— Your goal —
Beneath this line is the data. Output exactly the lines from the line with "histopathology image displays" to the line with "papillary adenocarcinoma stained", both ends included, and nothing more.

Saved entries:
============

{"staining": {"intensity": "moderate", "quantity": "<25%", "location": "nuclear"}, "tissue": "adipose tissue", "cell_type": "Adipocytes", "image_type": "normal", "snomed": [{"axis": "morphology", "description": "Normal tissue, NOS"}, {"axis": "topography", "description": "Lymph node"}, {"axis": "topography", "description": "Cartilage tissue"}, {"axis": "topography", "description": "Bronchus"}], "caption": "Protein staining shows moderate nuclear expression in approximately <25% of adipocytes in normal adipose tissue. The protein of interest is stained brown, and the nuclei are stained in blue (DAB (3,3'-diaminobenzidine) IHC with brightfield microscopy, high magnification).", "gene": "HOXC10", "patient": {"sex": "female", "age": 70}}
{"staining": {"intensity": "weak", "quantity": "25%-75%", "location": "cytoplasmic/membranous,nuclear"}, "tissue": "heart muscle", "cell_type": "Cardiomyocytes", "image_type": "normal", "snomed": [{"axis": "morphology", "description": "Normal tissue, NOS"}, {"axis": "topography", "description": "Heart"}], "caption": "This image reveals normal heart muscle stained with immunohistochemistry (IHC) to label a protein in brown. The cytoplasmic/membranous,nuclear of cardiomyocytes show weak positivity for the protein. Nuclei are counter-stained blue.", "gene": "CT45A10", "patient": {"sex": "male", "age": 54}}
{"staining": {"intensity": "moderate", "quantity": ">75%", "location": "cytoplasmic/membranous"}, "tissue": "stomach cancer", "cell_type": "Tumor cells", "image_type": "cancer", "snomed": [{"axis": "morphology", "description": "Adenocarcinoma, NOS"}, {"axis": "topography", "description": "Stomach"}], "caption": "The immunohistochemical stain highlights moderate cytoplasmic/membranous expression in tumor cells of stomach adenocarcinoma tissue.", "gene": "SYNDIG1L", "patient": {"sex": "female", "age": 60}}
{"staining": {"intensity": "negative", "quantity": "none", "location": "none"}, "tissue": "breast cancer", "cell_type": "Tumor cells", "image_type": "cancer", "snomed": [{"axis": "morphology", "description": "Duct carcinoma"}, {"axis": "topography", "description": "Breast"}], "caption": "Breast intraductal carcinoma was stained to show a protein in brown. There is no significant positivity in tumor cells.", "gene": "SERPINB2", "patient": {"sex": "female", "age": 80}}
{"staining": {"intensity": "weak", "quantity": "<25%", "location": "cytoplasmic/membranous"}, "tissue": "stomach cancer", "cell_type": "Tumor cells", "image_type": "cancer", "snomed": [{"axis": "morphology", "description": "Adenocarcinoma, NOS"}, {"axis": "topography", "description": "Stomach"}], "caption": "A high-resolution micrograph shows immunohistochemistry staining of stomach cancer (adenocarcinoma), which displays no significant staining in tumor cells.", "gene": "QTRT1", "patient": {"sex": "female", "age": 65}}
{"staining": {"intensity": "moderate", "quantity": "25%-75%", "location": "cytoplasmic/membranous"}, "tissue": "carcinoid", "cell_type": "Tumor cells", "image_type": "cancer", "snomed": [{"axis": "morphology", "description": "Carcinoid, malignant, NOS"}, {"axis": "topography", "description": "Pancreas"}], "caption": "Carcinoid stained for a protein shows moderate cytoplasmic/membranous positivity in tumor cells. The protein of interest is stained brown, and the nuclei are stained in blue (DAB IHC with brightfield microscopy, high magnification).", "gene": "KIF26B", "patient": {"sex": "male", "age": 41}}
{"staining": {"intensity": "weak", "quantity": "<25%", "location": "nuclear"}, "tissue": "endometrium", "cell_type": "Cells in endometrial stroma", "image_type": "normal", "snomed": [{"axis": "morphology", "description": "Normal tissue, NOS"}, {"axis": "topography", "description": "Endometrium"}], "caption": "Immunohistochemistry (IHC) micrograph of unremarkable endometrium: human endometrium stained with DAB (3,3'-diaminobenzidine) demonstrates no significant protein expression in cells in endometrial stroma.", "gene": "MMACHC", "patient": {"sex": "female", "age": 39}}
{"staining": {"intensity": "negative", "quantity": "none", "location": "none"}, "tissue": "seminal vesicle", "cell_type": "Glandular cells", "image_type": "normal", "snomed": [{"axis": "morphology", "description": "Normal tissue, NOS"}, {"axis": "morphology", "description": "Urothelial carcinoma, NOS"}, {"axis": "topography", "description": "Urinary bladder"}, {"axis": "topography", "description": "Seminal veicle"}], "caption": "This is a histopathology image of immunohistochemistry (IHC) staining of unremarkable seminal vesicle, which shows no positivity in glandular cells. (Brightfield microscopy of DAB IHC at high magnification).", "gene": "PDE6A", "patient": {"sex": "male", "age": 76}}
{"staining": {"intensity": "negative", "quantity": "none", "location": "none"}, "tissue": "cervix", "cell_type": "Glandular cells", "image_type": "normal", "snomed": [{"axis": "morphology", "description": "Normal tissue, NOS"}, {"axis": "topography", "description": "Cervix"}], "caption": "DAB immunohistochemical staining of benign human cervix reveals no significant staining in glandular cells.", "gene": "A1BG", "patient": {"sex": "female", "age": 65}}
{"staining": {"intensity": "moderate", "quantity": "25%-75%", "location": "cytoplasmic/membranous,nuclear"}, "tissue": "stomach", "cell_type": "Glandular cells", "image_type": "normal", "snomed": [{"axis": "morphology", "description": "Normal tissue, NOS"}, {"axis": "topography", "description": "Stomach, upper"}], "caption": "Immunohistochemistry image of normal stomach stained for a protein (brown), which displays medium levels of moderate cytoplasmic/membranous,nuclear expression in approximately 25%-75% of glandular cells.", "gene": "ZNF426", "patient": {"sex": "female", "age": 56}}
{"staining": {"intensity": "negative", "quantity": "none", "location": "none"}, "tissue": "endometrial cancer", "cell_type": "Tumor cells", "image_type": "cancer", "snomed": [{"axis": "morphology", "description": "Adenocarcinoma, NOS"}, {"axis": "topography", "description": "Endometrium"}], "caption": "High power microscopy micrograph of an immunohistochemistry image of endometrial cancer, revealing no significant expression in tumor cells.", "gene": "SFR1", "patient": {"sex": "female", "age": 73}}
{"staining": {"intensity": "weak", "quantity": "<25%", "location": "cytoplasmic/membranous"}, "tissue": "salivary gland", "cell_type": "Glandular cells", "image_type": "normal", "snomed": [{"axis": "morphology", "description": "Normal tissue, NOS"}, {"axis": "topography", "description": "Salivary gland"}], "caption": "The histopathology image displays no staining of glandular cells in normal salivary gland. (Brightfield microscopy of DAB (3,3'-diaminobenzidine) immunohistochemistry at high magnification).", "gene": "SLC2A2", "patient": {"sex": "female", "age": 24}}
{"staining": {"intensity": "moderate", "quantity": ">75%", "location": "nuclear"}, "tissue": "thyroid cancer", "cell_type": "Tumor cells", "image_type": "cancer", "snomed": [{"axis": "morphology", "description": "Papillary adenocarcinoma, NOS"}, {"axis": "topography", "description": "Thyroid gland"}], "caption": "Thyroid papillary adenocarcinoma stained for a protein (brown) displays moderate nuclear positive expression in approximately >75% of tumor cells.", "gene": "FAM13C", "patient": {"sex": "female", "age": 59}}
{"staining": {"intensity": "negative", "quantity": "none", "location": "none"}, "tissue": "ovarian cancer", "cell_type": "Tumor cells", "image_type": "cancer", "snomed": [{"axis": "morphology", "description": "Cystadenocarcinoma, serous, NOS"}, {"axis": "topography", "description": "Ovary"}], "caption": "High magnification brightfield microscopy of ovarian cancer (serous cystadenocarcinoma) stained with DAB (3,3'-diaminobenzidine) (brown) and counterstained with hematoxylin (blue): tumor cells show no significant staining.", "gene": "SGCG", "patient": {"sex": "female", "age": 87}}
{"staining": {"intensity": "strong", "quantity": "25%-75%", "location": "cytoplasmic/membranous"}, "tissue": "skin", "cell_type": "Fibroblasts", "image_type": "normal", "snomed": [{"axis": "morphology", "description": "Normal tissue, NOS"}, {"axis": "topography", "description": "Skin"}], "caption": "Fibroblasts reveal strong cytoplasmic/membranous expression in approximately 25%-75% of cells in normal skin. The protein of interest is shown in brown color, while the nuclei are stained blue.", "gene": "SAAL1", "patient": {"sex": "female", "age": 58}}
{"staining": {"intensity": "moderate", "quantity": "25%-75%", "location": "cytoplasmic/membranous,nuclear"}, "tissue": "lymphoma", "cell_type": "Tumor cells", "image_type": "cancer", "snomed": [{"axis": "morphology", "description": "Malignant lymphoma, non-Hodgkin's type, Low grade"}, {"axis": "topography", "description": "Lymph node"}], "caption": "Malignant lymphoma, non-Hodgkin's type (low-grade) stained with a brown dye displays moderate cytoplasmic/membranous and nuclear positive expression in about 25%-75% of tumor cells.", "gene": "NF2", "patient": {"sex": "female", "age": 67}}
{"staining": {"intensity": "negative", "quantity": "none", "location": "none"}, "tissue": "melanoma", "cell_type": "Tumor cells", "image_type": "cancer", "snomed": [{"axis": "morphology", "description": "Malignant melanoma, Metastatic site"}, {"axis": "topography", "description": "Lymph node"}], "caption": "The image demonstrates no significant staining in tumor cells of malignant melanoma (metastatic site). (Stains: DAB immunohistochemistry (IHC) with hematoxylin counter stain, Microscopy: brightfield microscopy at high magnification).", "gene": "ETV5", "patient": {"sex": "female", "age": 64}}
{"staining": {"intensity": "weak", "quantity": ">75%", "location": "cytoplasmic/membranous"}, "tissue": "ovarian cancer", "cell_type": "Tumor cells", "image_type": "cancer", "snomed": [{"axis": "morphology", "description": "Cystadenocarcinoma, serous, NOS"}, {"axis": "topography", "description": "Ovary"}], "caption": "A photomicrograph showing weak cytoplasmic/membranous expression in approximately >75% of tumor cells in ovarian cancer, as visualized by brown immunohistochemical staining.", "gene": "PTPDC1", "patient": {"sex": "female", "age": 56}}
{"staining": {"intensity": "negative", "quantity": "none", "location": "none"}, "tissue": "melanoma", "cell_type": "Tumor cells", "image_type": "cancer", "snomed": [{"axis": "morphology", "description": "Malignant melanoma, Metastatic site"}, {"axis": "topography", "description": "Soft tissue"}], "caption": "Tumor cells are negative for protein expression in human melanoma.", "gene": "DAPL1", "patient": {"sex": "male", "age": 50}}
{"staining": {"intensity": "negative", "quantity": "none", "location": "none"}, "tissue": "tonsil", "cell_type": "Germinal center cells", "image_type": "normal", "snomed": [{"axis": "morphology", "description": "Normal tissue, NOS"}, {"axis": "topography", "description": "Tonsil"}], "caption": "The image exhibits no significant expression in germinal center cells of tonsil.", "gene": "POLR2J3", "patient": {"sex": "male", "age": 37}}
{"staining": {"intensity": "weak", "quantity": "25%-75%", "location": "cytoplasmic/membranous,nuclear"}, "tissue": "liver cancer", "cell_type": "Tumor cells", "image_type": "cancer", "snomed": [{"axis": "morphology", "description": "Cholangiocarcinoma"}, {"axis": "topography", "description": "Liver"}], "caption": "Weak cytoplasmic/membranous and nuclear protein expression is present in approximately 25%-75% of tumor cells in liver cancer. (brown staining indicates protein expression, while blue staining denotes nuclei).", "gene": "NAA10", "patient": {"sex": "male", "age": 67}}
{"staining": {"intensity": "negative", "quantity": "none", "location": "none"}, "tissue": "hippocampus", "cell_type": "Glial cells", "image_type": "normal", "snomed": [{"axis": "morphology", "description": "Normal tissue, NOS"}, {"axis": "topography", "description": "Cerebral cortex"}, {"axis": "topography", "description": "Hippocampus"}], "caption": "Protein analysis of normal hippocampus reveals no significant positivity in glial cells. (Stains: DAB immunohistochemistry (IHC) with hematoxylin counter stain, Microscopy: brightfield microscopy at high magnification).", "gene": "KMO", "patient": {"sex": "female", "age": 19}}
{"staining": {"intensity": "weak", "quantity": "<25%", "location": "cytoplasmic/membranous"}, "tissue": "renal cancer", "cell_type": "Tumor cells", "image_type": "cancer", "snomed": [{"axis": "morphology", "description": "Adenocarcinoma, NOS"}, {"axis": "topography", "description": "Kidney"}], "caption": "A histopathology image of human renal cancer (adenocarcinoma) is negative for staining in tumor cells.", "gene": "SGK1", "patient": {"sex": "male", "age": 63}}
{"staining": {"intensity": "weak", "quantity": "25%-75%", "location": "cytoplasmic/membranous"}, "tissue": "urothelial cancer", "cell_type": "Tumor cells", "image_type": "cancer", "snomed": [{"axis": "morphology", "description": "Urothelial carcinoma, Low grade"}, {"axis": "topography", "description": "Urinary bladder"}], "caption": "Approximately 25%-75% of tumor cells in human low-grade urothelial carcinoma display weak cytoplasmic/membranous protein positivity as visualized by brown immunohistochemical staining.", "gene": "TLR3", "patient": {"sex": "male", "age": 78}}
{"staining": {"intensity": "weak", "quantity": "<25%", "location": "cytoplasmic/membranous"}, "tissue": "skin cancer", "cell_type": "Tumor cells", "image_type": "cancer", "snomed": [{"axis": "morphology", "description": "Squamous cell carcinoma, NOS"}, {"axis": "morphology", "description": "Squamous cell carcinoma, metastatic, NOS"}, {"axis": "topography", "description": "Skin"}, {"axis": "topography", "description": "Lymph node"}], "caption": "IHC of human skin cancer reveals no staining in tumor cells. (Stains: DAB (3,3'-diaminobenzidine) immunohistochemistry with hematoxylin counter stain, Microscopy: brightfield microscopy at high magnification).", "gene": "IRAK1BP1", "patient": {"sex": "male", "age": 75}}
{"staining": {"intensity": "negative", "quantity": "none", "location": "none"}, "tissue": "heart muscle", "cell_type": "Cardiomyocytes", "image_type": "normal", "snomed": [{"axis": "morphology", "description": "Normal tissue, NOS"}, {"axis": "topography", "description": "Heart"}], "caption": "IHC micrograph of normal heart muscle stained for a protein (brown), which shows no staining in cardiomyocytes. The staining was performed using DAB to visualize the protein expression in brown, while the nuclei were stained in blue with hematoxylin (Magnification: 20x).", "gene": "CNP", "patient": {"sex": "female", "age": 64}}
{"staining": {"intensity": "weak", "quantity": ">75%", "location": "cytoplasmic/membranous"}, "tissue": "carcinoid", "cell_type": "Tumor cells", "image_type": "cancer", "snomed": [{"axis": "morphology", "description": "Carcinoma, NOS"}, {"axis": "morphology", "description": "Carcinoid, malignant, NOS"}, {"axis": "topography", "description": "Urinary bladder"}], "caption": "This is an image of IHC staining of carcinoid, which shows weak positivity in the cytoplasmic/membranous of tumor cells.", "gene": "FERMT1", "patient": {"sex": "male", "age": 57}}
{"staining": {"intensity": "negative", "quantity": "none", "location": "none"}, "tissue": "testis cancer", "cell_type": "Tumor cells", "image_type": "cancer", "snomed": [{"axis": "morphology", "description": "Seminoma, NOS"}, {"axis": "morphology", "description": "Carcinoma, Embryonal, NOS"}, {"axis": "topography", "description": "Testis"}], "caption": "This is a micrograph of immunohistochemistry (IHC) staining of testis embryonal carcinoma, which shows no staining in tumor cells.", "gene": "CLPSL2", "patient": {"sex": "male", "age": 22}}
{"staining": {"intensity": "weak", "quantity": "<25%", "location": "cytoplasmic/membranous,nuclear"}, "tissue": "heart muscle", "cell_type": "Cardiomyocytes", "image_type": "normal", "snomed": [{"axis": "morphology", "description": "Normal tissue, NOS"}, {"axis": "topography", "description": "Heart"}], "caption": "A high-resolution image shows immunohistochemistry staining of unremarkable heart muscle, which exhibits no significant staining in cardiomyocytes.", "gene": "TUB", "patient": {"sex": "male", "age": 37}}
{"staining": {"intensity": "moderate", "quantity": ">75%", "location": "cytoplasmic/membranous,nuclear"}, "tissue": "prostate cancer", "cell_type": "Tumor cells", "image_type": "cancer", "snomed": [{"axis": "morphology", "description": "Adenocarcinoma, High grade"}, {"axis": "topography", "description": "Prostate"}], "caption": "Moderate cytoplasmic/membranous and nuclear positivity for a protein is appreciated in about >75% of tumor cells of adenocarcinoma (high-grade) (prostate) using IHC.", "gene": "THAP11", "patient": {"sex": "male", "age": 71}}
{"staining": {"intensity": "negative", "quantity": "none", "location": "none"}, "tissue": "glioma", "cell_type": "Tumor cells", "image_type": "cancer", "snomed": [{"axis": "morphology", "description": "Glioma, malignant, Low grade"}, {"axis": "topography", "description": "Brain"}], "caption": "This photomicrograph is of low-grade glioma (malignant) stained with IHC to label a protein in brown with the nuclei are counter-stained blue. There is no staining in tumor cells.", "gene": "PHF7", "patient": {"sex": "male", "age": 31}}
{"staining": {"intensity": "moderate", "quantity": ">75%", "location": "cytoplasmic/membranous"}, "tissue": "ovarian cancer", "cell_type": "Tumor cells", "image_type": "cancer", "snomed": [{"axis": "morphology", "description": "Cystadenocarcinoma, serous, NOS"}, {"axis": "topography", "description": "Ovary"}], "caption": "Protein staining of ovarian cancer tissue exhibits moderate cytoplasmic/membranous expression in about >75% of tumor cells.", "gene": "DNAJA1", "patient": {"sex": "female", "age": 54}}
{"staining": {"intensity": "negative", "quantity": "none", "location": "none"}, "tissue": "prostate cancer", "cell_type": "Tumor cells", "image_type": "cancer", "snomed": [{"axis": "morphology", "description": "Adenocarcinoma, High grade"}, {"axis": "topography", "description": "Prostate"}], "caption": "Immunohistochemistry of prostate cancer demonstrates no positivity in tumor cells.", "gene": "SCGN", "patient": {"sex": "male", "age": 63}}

============

— Your solution —
{"staining": {"intensity": "weak", "quantity": "<25%", "location": "cytoplasmic/membranous"}, "tissue": "salivary gland", "cell_type": "Glandular cells", "image_type": "normal", "snomed": [{"axis": "morphology", "description": "Normal tissue, NOS"}, {"axis": "topography", "description": "Salivary gland"}], "caption": "The histopathology image displays no staining of glandular cells in normal salivary gland. (Brightfield microscopy of DAB (3,3'-diaminobenzidine) immunohistochemistry at high magnification).", "gene": "SLC2A2", "patient": {"sex": "female", "age": 24}}
{"staining": {"intensity": "moderate", "quantity": ">75%", "location": "nuclear"}, "tissue": "thyroid cancer", "cell_type": "Tumor cells", "image_type": "cancer", "snomed": [{"axis": "morphology", "description": "Papillary adenocarcinoma, NOS"}, {"axis": "topography", "description": "Thyroid gland"}], "caption": "Thyroid papillary adenocarcinoma stained for a protein (brown) displays moderate nuclear positive expression in approximately >75% of tumor cells.", "gene": "FAM13C", "patient": {"sex": "female", "age": 59}}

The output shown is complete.